Aquí es donde el Malbec argentino creció. Luján de Cuyo fue declarada la primera Denominación de Origen Controlada del país en 1993, un reconocimiento de lo que los enólogos de aquí ya sabían: que esta combinación específica de altitud (entre 800 y 1.100 metros), suelos volcánicos y el oscilación térmica entre el abrasador sol de la tarde y las frías noches andinas producía algo que no podía replicarse veinte kilómetros al norte. Las vides que no sobrevivieron la crisis de la filoxera de finales del siglo XIX —y muchas no llegaron hasta después— tienen ahora casi un siglo, con troncos nudosos del grosor de un antebrazo y bajas producciones que concentran la fruta en algo oscuro y serio. El Malbec de estas parcelas no sabe a joven.
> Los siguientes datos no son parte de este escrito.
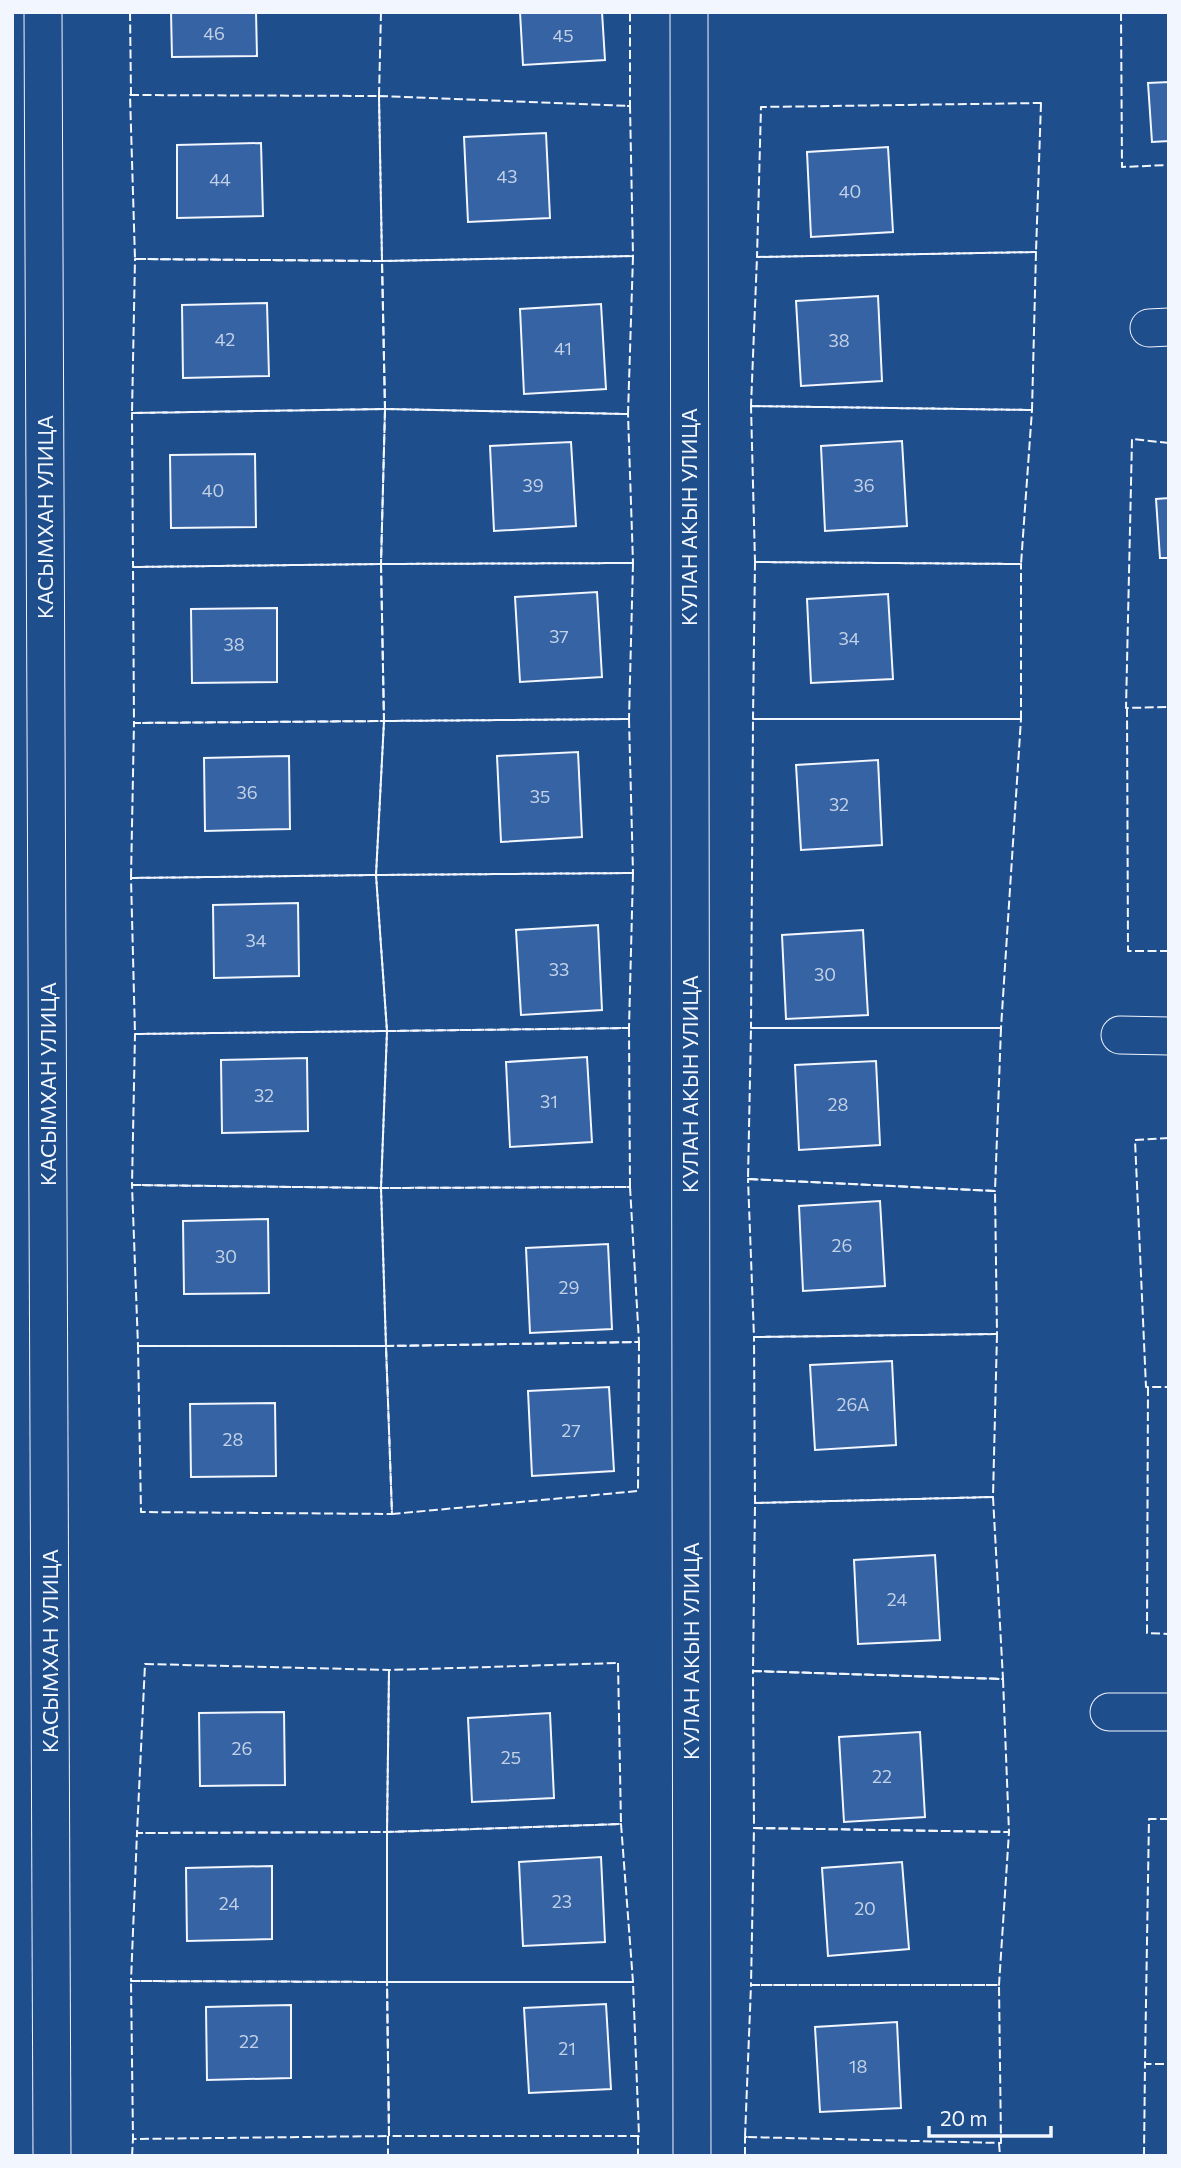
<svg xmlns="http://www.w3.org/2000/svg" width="1181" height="2168" font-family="Commissioner,sans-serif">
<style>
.building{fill:#3563a3;stroke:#f2f6ff;stroke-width:2}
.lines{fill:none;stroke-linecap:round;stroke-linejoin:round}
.minor-casing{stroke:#f2f6ff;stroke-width:39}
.minor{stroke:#1f4e8c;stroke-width:37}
.fence{stroke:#f2f6ff;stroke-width:2;stroke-dasharray:9 3.5;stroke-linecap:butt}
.labels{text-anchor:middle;stroke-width:5;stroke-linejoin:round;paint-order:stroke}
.number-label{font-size:18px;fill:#c3d1e8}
.street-label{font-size:21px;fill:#f2f6ff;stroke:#1f4e8c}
</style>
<rect width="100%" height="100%" fill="#1f4e8c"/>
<g class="building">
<polygon points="171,12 256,12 257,56 172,57"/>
<polygon points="520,12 602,12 605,60 523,65"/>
<polygon points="1169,82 1169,141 1152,142 1148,83"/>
<polygon points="546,133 550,218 468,222 464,137"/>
<polygon points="261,143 263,216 177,218 177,145"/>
<polygon points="888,147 893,232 811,237 807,152"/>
<polygon points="878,296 882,381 801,386 796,301"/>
<polygon points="267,303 269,376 183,378 182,305"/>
<polygon points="601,304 606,389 524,394 520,309"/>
<polygon points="902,441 907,526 825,531 821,446"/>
<polygon points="571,442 576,526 494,531 490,446"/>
<polygon points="255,454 256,527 171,528 170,455"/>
<polygon points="1169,498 1169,558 1160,558 1156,499"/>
<polygon points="597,592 602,677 520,682 515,597"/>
<polygon points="888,594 893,679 811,683 807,599"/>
<polygon points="277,608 277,682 192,683 191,609"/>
<polygon points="578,752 582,837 501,842 497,756"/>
<polygon points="289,756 290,829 205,831 204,758"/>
<polygon points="878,760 882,845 801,850 796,765"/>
<polygon points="298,903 299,976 214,978 213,905"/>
<polygon points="598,925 602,1010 521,1015 516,930"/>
<polygon points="863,930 868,1015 786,1019 782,935"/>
<polygon points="587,1057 592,1142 510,1147 506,1062"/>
<polygon points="307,1058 308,1131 222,1133 221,1060"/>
<polygon points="876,1061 880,1145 799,1150 795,1065"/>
<polygon points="880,1201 885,1286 803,1291 799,1206"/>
<polygon points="268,1219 269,1293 184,1294 183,1221"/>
<polygon points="608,1244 612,1329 530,1333 526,1248"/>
<polygon points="892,1361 896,1445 815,1450 810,1365"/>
<polygon points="609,1387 614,1471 532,1476 528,1391"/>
<polygon points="275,1403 276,1476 191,1477 190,1404"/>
<polygon points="935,1555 940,1640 858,1644 854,1560"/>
<polygon points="284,1712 285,1785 200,1786 199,1713"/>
<polygon points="550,1713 554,1798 472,1802 468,1718"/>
<polygon points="920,1732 925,1817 844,1822 839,1737"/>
<polygon points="601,1857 605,1942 523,1946 519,1862"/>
<polygon points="902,1862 909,1949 828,1956 822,1868"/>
<polygon points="272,1866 272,1939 187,1941 186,1868"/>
<polygon points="606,2004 611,2089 529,2093 524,2008"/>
<polygon points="291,2005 291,2078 207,2080 206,2007"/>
<polygon points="897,2022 901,2108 820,2112 815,2027"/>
</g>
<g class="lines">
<g class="minor-casing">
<g id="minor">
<polyline points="43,12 52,2156"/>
<polyline points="689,12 692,2156"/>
<polyline points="1149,328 1169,327"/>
<polyline points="1120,1035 1169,1036"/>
<polyline points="1109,1712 1169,1712"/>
</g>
</g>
<use href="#minor" class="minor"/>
<g class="fence">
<polyline points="130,12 131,95"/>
<polyline points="381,12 379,96 382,96"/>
<polyline points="1121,12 1122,167 1169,165"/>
<polygon points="130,95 379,96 382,261 135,259"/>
<polygon points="379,96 630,106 633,256 382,261"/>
<polygon points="1041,103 1036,252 757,257 761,107"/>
<polyline points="627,106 630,106 630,12"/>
<polygon points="1036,252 1032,410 751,406 757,257"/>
<polygon points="633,256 628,414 385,409 382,261"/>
<polygon points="135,259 382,261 385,409 132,413"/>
<polygon points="751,406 1032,410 1021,564 755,562"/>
<polygon points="385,409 381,564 133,567 132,413"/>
<polygon points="385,409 628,414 633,563 381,564"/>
<polyline points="1169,443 1132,439 1126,708 1169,707"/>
<polygon points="755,562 1021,564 1021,719 753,719"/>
<polygon points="633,563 629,719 384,721 381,564"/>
<polygon points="381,564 384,721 134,723 133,567"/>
<polyline points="1127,708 1128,951 1169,951"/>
<polygon points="629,719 633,873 376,875 384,721"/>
<polygon points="753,719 1021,719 1001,1028 751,1028"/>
<polygon points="384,721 376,875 131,878 134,723"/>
<polygon points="633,873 629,1028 387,1031 376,875"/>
<polygon points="376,875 387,1031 135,1034 131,878"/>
<polygon points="629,1028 630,1187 381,1188 387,1031"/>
<polygon points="751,1028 1001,1028 995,1191 748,1179"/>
<polygon points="387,1031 381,1188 132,1185 135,1034"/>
<polyline points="1169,1138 1135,1140 1146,1387 1169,1387"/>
<polygon points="748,1179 995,1191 997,1334 754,1337"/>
<polygon points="132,1185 381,1188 386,1346 138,1346"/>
<polygon points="630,1187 639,1342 386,1346 381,1188"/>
<polygon points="997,1334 993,1497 755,1503 754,1337"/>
<polygon points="639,1342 638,1491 392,1514 386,1346"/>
<polygon points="138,1346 386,1346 392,1514 141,1512"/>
<polyline points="1148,1387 1147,1633 1169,1634"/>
<polygon points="993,1497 1003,1679 753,1671 755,1503"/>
<polygon points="618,1663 621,1824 387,1832 389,1670"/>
<polygon points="145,1664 389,1670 387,1832 137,1833"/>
<polygon points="753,1671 1003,1679 1009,1832 754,1828"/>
<polyline points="1169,1819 1149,1819 1145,2064 1169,2064"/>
<polygon points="621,1824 633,1982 387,1982 387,1832"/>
<polygon points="754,1828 1009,1832 999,1985 751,1985"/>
<polygon points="387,1832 387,1982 131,1981 137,1833"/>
<polygon points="131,1981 387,1982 389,2136 133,2139"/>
<polygon points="387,1982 633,1982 639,2136 389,2136"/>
<polygon points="751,1985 999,1985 1001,2143 745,2137"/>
<polyline points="388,2136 388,2156"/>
<polyline points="638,2136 638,2156"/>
<polyline points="999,2143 1000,2156"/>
<polyline points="132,2156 133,2139 136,2139"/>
<polyline points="745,2156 745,2137 748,2137"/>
<polyline points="1144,2156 1145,2064 1148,2064"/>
</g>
</g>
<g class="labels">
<g class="number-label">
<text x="214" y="40">46</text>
<text x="563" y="42">45</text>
<text x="507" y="183">43</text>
<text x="220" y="186">44</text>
<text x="850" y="198">40</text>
<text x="225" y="346">42</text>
<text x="839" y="347">38</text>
<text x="563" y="355">41</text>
<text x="533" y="492">39</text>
<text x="864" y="492">36</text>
<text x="213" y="497">40</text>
<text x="559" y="643">37</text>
<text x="849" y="645">34</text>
<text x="234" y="651">38</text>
<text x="247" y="799">36</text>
<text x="540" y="803">35</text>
<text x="839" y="811">32</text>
<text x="256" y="947">34</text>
<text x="559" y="976">33</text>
<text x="825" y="981">30</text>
<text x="264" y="1102">32</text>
<text x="549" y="1108">31</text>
<text x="838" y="1111">28</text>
<text x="842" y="1252">26</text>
<text x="226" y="1263">30</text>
<text x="569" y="1294">29</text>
<text x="853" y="1411">26А</text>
<text x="571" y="1437">27</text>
<text x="233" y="1446">28</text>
<text x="897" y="1606">24</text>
<text x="242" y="1755">26</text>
<text x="511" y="1764">25</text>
<text x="882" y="1783">22</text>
<text x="562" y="1908">23</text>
<text x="229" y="1910">24</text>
<text x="865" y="1915">20</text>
<text x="249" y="2048">22</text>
<text x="567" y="2055">21</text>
<text x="858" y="2073">18</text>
</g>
<g class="street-label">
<text transform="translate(46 517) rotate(-90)" y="7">КАСЫМХАН УЛИЦА</text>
<text transform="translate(690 517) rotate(-90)" y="7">КУЛАН АКЫН УЛИЦА</text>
<text transform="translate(49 1084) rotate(-90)" y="7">КАСЫМХАН УЛИЦА</text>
<text transform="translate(691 1084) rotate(-90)" y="7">КУЛАН АКЫН УЛИЦА</text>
<text transform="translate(51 1651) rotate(-90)" y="7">КАСЫМХАН УЛИЦА</text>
<text transform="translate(692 1651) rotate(-90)" y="7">КУЛАН АКЫН УЛИЦА</text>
</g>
</g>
<rect width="1181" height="2168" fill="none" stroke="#f2f6ff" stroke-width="28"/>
<path d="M929 2126v10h122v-10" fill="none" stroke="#f2f6ff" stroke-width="3.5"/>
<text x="940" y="2126" font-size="21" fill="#f2f6ff" stroke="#1f4e8c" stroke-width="5" paint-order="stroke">20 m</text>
</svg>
Sabe a lugar.

Pasé dos tardes en la bodega de Carmelo Patti, una pequeña operación en el borde del pueblo de Cruz de Piedra que Carmelo lleva solo desde hace décadas. La bodega apenas tiene el tamaño de un garaje doble. Las muestras de barrica llegan en copas desiguales. Vierte con la quieta seguridad de alguien que no tiene nada que demostrar. Su Gran Assemblage —una mezcla de Cabernet Sauvignon y Malbec de viñas que no posee pero cuida con la obsesividad de la propiedad— es una de las botellas más extrañas y maravillosas que he encontrado en Sudamérica: estructurado hasta el punto de la austeridad en su juventud, se abre a lo largo de días en algo que huele a cedro, a rosas secas y al polvo volcánico de este camino particular. En Lagarde, unos kilómetros al norte, el edificio de la bodega del siglo XIX es todo ladrillo desmoronado y sombras frescas, el tipo de lugar donde uno esperaría a medias encontrar un baúl de cartas. Su Malbec de viñas viejas de la parcela Vistalba se sirve en una sala que no ha cambiado mucho en cincuenta años. La quietud es parte de la cata.

El propio pueblo de Luján es pequeño y tranquilo, el tipo de lugar donde la plaza principal se llena los domingos por la tarde con familias y la heladería tiene una cola hasta la puerta a las cinco. Hay una peña —un encuentro de música folclórica— en un bar cerca de la iglesia los viernes por la noche: guitarras, bombo y el tipo de canto que parece surgir desde algún lugar muy antiguo. Nadie lo está interpretando para los turistas. Esta es la versión del país vitivinícola de Mendoza que los folletos brillantes no muestran: no los aterrizajes en helicóptero privado en hoteles de viñedo, sino un pueblo que hace algunos de los mejores vinos del mundo y, en su mayor parte, no hace alarde de ello.
Cuando ir: Marzo y abril son la temporada de vendimia — las bodegas están activas, el aire huele a fermentación y las visitas espontáneas a las bodegas son más fáciles. Octubre trae las vides de vuelta a la vida tras la poda invernal. Hay que evitar el frío período de julio-agosto si se quieren visitar bodegas más pequeñas que reducen sus horarios o cierran por temporada.